Alexandria, VA— Alexandria Symphony Orchestra’s Board of Trustees proudly announces that James Ross will be the ASO’s new Music Director. Following an extensive two-year search, Ross was selected from a pool of 170 applicants from around the world. As one of the four finalists, Ross programmed and conducted a concert weekend during the 2017-2018 Season, which garnered audience acclaim and praise from musicians in the orchestra.

“The ASO audiences and musicians were enthusiastic and thorough in giving feedback after each concert,” says ASO Board President Anne Best Rector. “A good part of the audience and almost all the musicians weighed in on each conductor’s performance and choice of program. Our community really embraced this process, so on behalf of the Board of Trustees, I am thrilled to present such a stellar choice as our next artistic leader.”

“With one foot in a rich past and the other firmly planted in the future, the city of Alexandria is a creative hub where old and new come into engaged conversation with each other,” says new Music Director James Ross. “It is an honor for me to be charged with leading this great institution, the Alexandria Symphony Orchestra, into a vibrant future through adventurous orchestral music-making.”

James Ross is Orchestra Director of the National Youth Orchestra – USA at Carnegie Hall and is on the conducting faculty at the Juilliard School. Maestro Ross served as Professor and Director of Orchestral Activities at the University of Maryland at College Park for a distinguished 16-year tenure. He studied conducting with Kurt Masur, Seiji Ozawa and Leonard Bernstein.

Maestro Ross will conduct the Alexandria Symphony Orchestra’s 2018-2019 Season, launching in September and kicking off a year-long celebration commemorating the organization’s 75th Anniversary. Ross will make special appearances throughout the year with the orchestra and in tandem with other community events.

JAMES ROSS – MUSIC DIRECTOR

James Ross is presently Orchestra Director of the National Youth Orchestra USA at Carnegie Hall, Music Director of the Orquesta Simfonica del Valles in Barcelona, Spain, and conducting faculty at the Juilliard School at Lincoln Center. He recently finished a distinguished 16-year tenure as Professor and Director of Orchestral Activities at the University of Maryland at College Park.

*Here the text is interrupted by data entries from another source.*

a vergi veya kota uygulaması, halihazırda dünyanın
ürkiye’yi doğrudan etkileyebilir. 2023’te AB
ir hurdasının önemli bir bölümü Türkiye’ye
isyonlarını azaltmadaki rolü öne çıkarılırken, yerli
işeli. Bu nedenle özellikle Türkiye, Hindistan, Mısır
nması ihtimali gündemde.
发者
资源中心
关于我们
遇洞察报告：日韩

Maestro Ross has conducted such diverse orchestras as the Leipzig Gewandhaus, the Utah Symphony, Les Arts Florissants, the Royal Stockholm Philharmonic, Chicago Civic Orchestra, the Harrisburg Symphony Orchestra, the Orquesta Sinfónica de Galicia, the Binghamton Philharmonic, the KwaZuluNatal Philharmonic, and the National Symphony Orchestra at the Kennedy Center in side-by-side concerts. He has served as Music Director of the Yale Symphony Orchestra and Assistant conductor of the Boston Symphony Orchestra. His principal conducting teachers were Kurt Masur, Otto-Werner Mueller, Seiji Ozawa, and Leonard Bernstein.

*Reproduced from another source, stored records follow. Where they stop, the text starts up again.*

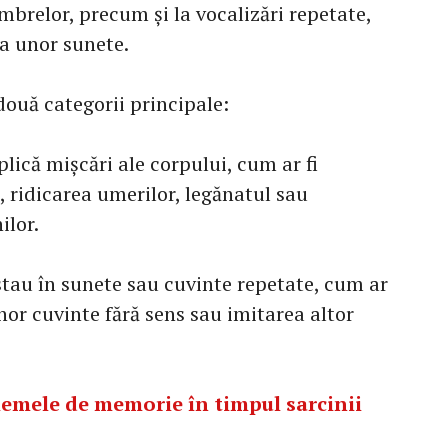
brelor, precum și la vocalizări repetate,
ea unor sunete.
 două categorii principale:
plică mișcări ale corpului, cum ar fi
, ridicarea umerilor, legănatul sau
ilor.
stau în sunete sau cuvinte repetate, cum ar
 unor cuvinte fără sens sau imitarea altor
lemele de memorie în timpul sarcinii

As a horn soloist, he has performed with such orchestras as the Boston Symphony, the Boston Pops, the Bavarian Radio Orchestra, the Leipzig Radio Orchestra and the Leipzig Gewandhaus. When he was awarded Third Prize in the Munich International Horn Competition in 1978, he became the first American and one of the youngest competitors ever to do so. His performances and recordings as principal horn of the Gewandhaus, including Strauss’ Four Last Songs with soprano Jessye Norman, helped him gain international recognition as an artist.

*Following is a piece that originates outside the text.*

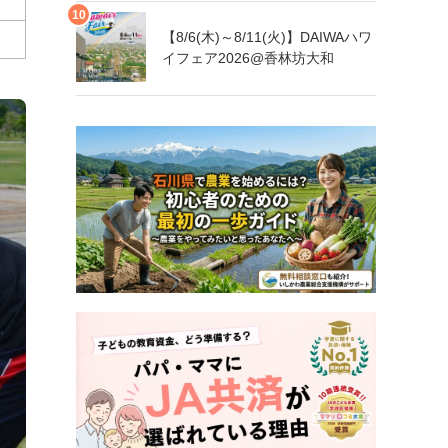
【8/6(木)～8/11(火)】DAIWAハワ
イフェア2026@香林坊大和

As a teacher, Maestro Ross has served on the faculties of Yale University, the Curtis Institute of Music, Haverford and Bryn Mawr colleges, and taught conducting for four summers at the Cabrillo Festival of Contemporary Music in Santa Cruz. He was Artistic Director of the National Orchestral Institute (NOI) at the University of Maryland from 2002-2012 where his leadership helped served as an impetus for change in the orchestral landscape of the United States. He is internationally recognized for his work advancing the future of orchestras through cross-genre collaborations especially with choreographer MacArthur Fellow Liz Lerman, polymath designer-director Doug Fitch, and video artist Tim McLoraine.

Maestro Ross is a native of Boston, a lover of all things Spanish, a committed questioner of concert rituals, a man who likes to move, and a firm believer in the ongoing humanizing impact of classical music on the lives of those it touches.